Mary Brazelton
- Professor in Global Studies of Science, Technology, and Medicine
About
My research interests lie broadly in historical intersections of science, technology, and medicine in China and around the world. Recent projects include a study of the Sino-French Institute in Lyon, a collaborative exploration of the history of transportation technologies with particular consideration for transnational histories of civil aviation, and the early history of penicillin development in China. I received my PhD in History from Yale and taught Chinese history at Tufts University before coming to Cambridge. In 2020, I received a CUSU Student-Led Teaching Prize in Partnership; in 2023, I received a Pilkington Prize for excellence in teaching.

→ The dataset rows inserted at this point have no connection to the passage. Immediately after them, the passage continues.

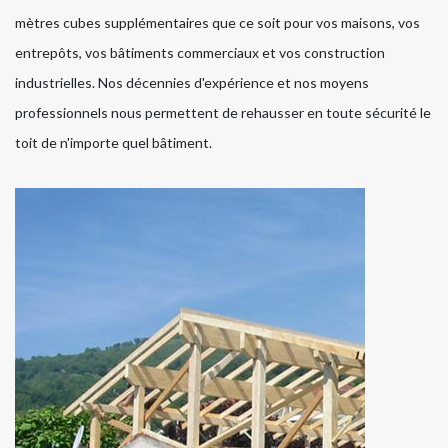
mètres cubes supplémentaires que ce soit pour vos maisons, vos
entrepôts, vos bâtiments commerciaux et vos construction
industrielles. Nos décennies d'expérience et nos moyens
professionnels nous permettent de rehausser en toute sécurité le
toit de n'importe quel bâtiment.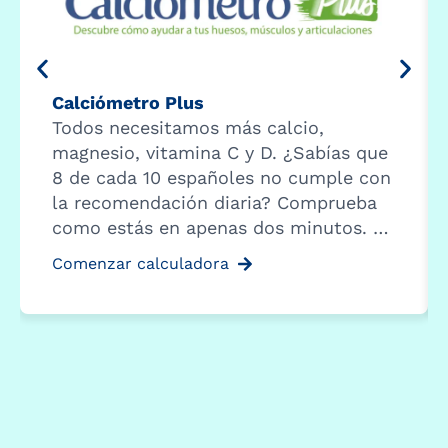
Calciómetro Plus
Todos necesitamos más calcio,
magnesio, vitamina C y D. ¿Sabías que
8 de cada 10 españoles no cumple con
la recomendación diaria? Comprueba
como estás en apenas dos minutos. …
Comenzar calculadora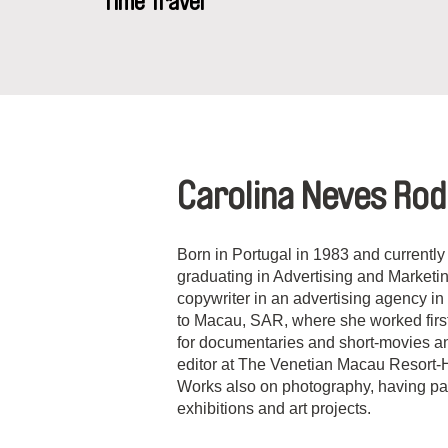
Time Travel
Carolina Neves Ro
Born in Portugal in 1983 and currently l
graduating in Advertising and Marketi
copywriter in an advertising agency in
to Macau, SAR, where she worked first
for documentaries and short-movies an
editor at The Venetian Macau Resort-
Works also on photography, having part
exhibitions and art projects.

In 2023, I published China in Global Health: Past and Present, which argues that Chinese peoples and places were central to the development of international and global health in the twentieth century. My 2019 book, Mass Vaccination: Citizens' Bodies and State Power in Modern China, examines the history of mass immunization in twentieth-century China. It suggests that the origins of the vaccination policies that eradicated smallpox and controlled other infectious diseases in the 1950s, providing an important basis for the emergence of Chinese health policy as a model for global health, can be traced to research and development in southwest China during the Second Sino-Japanese War.
At Cambridge, I am also a Fellow of Jesus College where I direct studies in HPS, an associate member of the World History Subject Group in the History Faculty, and a Trustee and Research Fellow of the Needham Research Institute.
Research
Global studies of science and medicine; history of medicine and the life sciences in modern China; 20th-century biomedicine; history of international and global health.